═══ Passage provided ═══

ROAR: A developed world is not enough

ROAR: A developed world is not enough

Participants of the G8 summit in Italy have taken another step towards increasing the size of its club.

The G8 member states will be able to solve the topical problems only with the help of developing economies, Russian analysts say. The first day of the G8 summit in L’Aquila was devoted to the group’s current participants, while for the next two days they are joined by representatives of Asian, African and Latin American countries, and international organizations.

One of the key topics discussed at the summit is fighting the consequences of the world financial crisis. Another task is creating an efficient world architecture of the financial institutes, Evgeniya Voyko, from the Center of Political Conjuncture of Russia said on the company’s web site.

“It is important that the participants of the G8 have understood the necessity to invite for the discussion representatives of rapidly developing countries, such as China, India, Brazil and South Africa,” Voyko said.

Delegations from some African countries will also take part in the summit. “They have been drawing more attention from leading world powers in recent years,” she added.

The competition for influence by the big powers on the territories of emerging economies is also increasing. Voyko refers to the rivalry between Russia, China and the US in oil- and gas-rich regions of the African continent and the competition between Russia, France and Italy over the Maghreb.

“At the same time, it is obvious that the invitation of countries outside the G8 is caused not only by the desire to strengthen efforts in fighting the international crisis,” Voyko believes.

“The summit has recently drawn criticism for being too closed to outsiders and, as a result of it, incompetence,” Voyko said. “The participants in the G8 were blamed last year for the failure to predict the beginning of the crisis,” she added.

Leaders of the G8 appear to have embraced the idea of expanding the organization, even if unofficially. The daily business newspaper RBC quotes German Chancellor Angela Merkel as saying that the present economic problems “could no longer be solved by developed countries on their own.”

Her main message was that the current format of the G8 does not meet the requirements of the present situation, RBC wrote. There are quite a few countries which are not members of “the club of elite states,” but surpass them in some fields, the paper added.

Sergey Karaganov, the dean of the World Economy and Politics department at the State University – Higher School of Economics believes that the summit in Italy will demonstrate the ability of the G8 to conduct modernization.

Writing in the government’s Rossiyskaya Gazeta, Karaganov said that the two previous summits in Russia and Germany made the step of inviting to the discussion of the world’s agenda the leaders of China, India, Brazil, Mexico and South Africa.

“Another step to transform the G8 into the G13 will be made in L’Aquila,” Karaganov stressed. All 13 countries took a fairly active part in the preparation of the summit in Italy, the dean said.

“However, I do not think that the G8 will be officially changed into the G13,” Karaganov stressed. He believes that it is difficult enough for eight countries to discuss seriously and deeply most issues.

At the same time, by inviting other players into the group, the organizers of the summit in Italy may distract the attention of those who ask if the G8 is necessary at all, Karaganov believes. “Such questions have been often asked recently as the organization is turning onto a big PR-event for both its official participants and for antiglobalists,” Karaganov writes.

═══

#### Problems to work on
- 1) In the G8 summit article, which countries does Karaganov say the two previous summits in Russia and Germany invited to the discussion of the world's agenda?
- 2) Continue the G8 summit article from its final sentence.
The data after this point is separate material, unrelated to the G8 summit article.

═══ Excerpted data ═══

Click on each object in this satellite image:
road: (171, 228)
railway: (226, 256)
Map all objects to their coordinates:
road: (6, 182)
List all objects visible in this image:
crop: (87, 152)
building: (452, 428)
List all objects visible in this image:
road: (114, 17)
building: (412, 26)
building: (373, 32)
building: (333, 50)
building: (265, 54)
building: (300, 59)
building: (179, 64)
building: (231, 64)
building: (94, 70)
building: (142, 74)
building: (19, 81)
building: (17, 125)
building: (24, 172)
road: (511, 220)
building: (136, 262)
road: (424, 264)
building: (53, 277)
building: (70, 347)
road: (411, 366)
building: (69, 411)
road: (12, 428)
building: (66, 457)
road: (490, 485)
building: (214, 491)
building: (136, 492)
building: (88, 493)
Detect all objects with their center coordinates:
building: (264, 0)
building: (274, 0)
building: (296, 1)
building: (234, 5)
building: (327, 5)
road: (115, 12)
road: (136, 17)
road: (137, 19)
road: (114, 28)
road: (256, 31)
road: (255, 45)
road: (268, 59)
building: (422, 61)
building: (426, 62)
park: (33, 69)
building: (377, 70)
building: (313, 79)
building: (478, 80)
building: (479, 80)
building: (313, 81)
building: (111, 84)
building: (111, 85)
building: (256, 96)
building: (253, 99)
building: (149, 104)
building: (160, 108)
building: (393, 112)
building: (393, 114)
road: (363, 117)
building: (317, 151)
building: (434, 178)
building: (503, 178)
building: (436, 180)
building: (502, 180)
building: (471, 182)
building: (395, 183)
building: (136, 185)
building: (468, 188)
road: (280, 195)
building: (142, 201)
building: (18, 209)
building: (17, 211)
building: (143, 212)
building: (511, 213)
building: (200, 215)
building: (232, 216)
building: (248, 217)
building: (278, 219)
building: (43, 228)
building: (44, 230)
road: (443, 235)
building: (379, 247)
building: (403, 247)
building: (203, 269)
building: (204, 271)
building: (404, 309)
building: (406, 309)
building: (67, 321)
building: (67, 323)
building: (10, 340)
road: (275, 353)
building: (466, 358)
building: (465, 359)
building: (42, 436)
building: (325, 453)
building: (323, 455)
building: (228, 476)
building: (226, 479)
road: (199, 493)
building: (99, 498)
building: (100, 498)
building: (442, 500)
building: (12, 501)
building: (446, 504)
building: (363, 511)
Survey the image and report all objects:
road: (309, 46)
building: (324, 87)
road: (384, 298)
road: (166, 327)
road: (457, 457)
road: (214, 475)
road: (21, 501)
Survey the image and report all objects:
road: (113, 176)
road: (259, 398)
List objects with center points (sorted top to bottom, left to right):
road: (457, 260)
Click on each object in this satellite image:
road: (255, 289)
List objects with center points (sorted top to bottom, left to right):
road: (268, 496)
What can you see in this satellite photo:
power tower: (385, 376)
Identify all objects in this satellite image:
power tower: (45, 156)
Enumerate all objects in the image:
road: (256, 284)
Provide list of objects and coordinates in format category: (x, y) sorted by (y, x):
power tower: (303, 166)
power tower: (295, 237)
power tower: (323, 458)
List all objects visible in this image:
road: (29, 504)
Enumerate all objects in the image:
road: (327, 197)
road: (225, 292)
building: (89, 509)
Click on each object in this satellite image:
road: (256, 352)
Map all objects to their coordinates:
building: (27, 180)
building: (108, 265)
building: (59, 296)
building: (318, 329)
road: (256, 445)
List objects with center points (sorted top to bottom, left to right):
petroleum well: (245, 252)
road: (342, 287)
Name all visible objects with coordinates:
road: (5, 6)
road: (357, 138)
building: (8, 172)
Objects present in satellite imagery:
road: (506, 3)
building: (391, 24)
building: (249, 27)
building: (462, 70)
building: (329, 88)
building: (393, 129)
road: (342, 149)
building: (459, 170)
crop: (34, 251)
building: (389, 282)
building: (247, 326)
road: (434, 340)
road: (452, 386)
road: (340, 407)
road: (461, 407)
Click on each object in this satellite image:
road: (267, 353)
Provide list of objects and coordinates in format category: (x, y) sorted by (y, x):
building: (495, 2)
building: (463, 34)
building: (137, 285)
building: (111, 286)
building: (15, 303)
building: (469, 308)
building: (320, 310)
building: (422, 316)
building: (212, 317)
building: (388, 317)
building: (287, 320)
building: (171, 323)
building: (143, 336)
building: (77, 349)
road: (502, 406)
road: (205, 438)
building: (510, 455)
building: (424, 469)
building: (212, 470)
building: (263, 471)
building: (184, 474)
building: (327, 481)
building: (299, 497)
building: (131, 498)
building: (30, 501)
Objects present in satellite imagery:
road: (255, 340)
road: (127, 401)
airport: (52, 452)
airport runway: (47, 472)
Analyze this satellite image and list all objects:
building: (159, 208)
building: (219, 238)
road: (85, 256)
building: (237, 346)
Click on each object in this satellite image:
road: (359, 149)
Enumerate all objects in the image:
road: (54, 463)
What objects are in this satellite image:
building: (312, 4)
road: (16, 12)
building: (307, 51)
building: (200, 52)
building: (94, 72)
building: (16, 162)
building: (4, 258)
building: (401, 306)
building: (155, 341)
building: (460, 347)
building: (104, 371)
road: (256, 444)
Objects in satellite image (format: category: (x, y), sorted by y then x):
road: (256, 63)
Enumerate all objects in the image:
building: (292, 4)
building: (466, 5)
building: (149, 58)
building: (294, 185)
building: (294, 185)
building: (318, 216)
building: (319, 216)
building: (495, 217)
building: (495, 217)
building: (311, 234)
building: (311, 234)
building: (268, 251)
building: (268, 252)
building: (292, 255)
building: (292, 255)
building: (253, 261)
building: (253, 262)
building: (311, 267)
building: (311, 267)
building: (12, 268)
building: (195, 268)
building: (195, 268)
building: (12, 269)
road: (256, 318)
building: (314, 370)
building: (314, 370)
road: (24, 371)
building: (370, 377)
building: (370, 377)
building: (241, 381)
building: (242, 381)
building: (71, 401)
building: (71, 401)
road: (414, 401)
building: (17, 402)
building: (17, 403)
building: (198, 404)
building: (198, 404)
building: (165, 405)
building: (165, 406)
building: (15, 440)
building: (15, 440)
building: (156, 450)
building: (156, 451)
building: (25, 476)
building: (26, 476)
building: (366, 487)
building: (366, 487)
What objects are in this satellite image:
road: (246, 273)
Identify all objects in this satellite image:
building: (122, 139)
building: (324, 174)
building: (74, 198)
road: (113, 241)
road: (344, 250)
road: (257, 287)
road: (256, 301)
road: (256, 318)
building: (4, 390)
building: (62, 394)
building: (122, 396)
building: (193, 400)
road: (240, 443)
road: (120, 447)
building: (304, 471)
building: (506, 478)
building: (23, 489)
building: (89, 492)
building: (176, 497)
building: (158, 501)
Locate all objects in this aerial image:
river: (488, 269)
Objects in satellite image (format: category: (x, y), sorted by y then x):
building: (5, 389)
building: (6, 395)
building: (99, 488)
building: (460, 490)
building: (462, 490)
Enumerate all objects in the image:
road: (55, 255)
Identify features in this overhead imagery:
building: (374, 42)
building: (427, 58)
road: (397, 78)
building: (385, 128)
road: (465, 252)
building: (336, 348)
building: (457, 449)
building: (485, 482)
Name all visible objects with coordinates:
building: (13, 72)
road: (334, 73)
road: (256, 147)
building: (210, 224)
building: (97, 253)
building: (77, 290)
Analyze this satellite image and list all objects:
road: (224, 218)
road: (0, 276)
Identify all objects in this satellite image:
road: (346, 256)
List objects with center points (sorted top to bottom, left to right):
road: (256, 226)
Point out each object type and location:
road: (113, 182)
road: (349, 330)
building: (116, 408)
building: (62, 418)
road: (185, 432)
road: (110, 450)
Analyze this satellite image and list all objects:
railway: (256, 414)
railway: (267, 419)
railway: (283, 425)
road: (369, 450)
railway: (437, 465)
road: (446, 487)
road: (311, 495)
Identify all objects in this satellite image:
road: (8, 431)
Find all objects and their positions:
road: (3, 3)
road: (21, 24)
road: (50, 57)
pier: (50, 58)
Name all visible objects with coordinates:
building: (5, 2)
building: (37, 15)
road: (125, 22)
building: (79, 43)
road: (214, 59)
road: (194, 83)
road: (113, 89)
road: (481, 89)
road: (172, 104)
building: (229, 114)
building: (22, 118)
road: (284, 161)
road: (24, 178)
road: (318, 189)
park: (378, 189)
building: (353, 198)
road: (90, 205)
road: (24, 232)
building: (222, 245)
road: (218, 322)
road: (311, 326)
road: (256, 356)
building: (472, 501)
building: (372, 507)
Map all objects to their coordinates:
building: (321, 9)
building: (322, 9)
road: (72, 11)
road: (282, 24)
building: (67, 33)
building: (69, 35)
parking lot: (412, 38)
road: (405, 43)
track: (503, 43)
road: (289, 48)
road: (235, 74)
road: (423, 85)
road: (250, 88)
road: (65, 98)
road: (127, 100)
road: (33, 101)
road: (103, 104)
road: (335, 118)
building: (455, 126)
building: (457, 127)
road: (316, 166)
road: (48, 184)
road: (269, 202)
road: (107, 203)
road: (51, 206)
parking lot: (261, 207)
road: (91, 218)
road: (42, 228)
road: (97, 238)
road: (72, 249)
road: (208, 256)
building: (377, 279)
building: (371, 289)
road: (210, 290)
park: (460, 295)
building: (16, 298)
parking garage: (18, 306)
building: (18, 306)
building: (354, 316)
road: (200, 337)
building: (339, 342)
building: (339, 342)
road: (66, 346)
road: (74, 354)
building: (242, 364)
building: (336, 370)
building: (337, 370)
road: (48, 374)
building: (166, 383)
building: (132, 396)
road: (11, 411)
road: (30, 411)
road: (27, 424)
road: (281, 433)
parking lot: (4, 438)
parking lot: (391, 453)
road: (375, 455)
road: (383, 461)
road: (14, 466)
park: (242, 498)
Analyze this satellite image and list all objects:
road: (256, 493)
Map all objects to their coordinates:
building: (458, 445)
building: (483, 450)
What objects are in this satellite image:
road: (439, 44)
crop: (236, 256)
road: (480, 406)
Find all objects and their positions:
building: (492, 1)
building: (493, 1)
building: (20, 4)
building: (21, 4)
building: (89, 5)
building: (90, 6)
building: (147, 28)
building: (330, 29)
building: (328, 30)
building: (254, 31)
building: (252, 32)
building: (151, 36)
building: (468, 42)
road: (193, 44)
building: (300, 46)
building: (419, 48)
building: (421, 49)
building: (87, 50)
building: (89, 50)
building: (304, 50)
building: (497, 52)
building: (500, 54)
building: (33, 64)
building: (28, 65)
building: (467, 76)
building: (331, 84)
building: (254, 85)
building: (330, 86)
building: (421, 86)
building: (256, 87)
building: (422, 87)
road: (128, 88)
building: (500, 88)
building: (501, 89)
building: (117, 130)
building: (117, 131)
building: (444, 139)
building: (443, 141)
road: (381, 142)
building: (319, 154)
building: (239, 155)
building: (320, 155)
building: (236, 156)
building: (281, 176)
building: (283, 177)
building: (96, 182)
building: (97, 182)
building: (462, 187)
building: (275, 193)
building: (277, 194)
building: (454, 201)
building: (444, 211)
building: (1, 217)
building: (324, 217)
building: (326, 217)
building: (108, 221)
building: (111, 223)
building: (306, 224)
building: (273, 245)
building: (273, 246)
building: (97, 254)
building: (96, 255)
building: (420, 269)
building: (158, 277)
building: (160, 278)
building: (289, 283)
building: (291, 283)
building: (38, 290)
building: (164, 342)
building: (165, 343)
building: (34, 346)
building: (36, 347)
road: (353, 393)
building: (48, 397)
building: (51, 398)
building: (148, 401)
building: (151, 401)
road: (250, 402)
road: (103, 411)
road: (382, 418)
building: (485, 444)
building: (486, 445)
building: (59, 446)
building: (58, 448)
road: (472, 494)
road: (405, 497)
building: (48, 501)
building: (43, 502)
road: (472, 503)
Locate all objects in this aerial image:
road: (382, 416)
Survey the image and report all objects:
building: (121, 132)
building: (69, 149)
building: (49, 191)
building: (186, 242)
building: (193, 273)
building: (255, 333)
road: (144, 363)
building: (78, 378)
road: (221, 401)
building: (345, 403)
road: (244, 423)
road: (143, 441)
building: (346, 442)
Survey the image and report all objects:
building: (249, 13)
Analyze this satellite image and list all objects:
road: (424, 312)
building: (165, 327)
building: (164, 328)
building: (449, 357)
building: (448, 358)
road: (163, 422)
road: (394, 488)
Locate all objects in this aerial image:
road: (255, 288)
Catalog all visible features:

═══

#### Exercise answers
- 1) China, India, Brazil, Mexico and South Africa.

- 2)
Some candidates for the formation of the G13 include China, India and Brazil, who are Russia’s partners in such organizations as the Shanghai Cooperation Organization (SCO) and BRIC, and both of these organizations regularly hold their own summits. Political scientist Mikhail Vinogradov has described the SCO, BRIC and the G8 as “rather platforms for discussions than centers for taking decisions.”

“Such organizations are needed first of all for the change of opinions and search for common approaches,” Vinogradov told Nezavisimaya Gazeta daily. “The key issues, as a rule, are decided during bilateral meetings,” he added.

Director of the Center of European Studies Timofey Bordachev told the same source that during summits of BRIC and SCO Russia positions itself as “a participant of the non-Western world.” This is important, because the international relations are becoming more democratic, he noted.

The status of G8 as a club of leading industrial democracies has seriously changed over the last year, Vremya Novostey wrote. “Or, rather the world has changed. If before the crisis some politicians in the West could demand the expulsion of Russia from the G8 for something and speak simultaneously about the invitation of China to the club, now these conversations do not have any sense at all,” the paper said.

The leaders of the 20 leading economies of the world met once in November of last year and again in April of this year, and the “old creditors” had to discuss the most topical financial and trade issues with new creditors – first of all with BRIC, Vremya Novostey noted.

Newspaper Novaya Izvestiya adds that the number of participants in the summit in Italy compared to previous years has increased. The paper quoted Arkady Dvorkovich, aide to the Russian president, as saying that there would in fact be several summits in Italy. Besides India, Brazil and some delegates from Africa, representatives of Denmark, Netherlands and Turkey will join participants of the meeting.

Beginning with the summit in Germany’s Heiligendamm in 2007 the “Eight plus Five (China, India, Brazil, Mexico and South Africa)” meetings were formalized, Vremya Novostey noted. Those leaders of developing economies have been invited to the summit once again, and the G8 is becoming an increasingly expanding club that takes into consideration the interests of those countries, highlights the paper.

Sergey Borisov, RT.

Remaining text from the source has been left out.